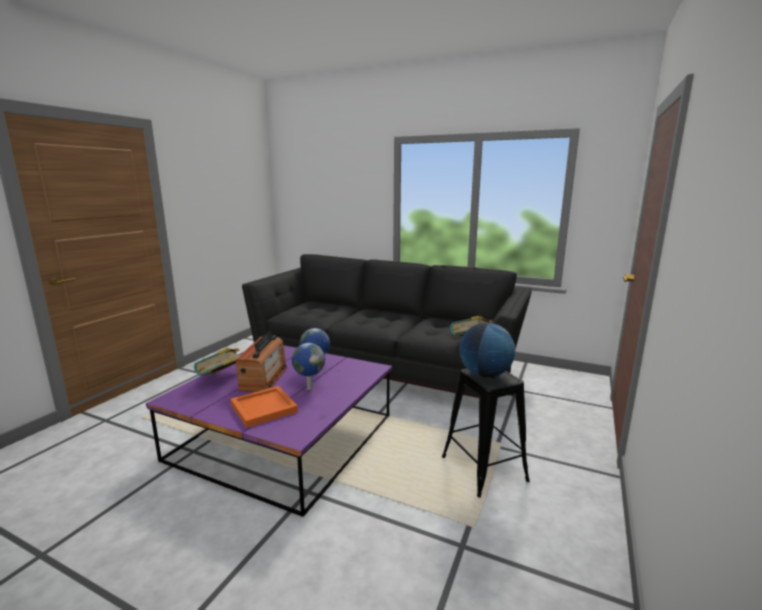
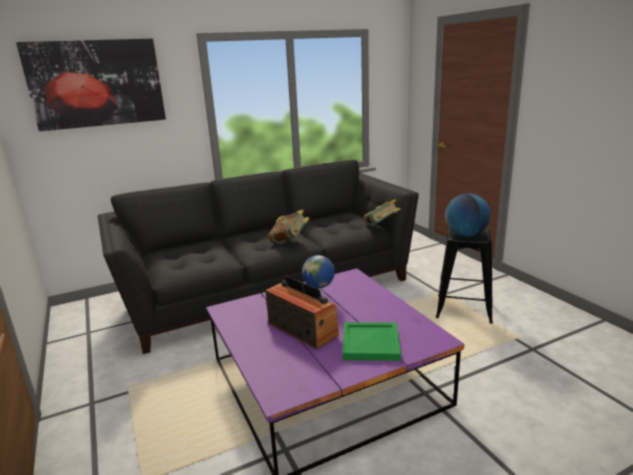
camera: 50 degrees left, 5 degrees up
(221, 379) = (268, 354): book -> book (289, 241)
(263, 409) = (371, 344): orange tray -> green tray
(309, 388) = (355, 312): globe -> none
(323, 174) = (96, 83): none -> picture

::::::::

### Activity:
Write out, word for word, all lines from the line that holds "(263, 409) = (371, 344): orange" through the last line of the listing, with both end lines kept.

### Result:
(263, 409) = (371, 344): orange tray -> green tray
(309, 388) = (355, 312): globe -> none
(323, 174) = (96, 83): none -> picture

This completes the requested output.